The US Investment Bank expects the Fed to pause on further rate hikeswill lay.

“Given the recent stress in the banking system, we no longer expect the FOMC to hike rates at its March 22 meeting amid significant uncertainty about the way forward,” Goldman Sachs analysts wrote.

Goldman still expects hikes of 0.25 percentage points each for the following meetings in May, June and July, leaving the interest rate in a range of 5.25 to 5.5 percent.

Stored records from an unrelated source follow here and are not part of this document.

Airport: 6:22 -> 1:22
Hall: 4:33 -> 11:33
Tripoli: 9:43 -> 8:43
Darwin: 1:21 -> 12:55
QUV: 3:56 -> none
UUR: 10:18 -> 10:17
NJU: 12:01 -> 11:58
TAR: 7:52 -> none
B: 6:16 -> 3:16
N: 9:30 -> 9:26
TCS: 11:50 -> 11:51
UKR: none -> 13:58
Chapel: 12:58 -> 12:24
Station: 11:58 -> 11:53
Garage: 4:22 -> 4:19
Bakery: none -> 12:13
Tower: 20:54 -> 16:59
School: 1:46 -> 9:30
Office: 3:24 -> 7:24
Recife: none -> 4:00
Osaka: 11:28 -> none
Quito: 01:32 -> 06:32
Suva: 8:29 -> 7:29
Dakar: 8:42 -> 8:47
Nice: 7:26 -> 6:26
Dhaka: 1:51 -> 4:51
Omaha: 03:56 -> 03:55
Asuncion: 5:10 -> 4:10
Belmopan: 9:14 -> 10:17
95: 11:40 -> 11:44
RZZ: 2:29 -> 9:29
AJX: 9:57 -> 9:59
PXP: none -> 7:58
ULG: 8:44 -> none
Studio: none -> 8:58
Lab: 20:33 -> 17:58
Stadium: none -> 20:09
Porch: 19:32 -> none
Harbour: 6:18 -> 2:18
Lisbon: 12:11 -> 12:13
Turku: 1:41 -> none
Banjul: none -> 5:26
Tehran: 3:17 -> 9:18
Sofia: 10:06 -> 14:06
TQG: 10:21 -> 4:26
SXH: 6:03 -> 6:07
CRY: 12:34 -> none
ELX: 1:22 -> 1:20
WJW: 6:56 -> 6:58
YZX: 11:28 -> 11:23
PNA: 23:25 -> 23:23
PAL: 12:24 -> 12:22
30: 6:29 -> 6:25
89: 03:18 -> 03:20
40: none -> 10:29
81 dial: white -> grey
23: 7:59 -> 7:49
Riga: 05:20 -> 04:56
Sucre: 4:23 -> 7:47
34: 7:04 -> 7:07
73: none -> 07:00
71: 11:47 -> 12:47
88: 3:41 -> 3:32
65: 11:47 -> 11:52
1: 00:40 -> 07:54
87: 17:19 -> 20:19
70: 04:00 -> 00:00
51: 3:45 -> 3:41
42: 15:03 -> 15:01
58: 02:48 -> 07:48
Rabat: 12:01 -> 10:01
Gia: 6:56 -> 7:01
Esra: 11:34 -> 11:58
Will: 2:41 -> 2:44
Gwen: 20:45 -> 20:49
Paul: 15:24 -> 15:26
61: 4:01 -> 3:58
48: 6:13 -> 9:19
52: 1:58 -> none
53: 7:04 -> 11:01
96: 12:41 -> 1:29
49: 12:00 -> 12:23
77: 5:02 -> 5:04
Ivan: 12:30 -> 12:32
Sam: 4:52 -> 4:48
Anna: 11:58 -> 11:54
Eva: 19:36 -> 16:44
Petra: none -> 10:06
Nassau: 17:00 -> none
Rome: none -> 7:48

Dieser Artikel erschien zuerst bei Business Insider in den USA mit dem Titel: „The Fed is about to release its first policy decision since 3 banks collapsed. Here’s what high-profile commentators and analysts say it will do“. You can read the original here.

read too

Credit Suisse: UBS buys the ailing major Swiss bank for two billion francs

You may also like

Leave a Comment

This site uses Akismet to reduce spam. Learn how your comment data is processed.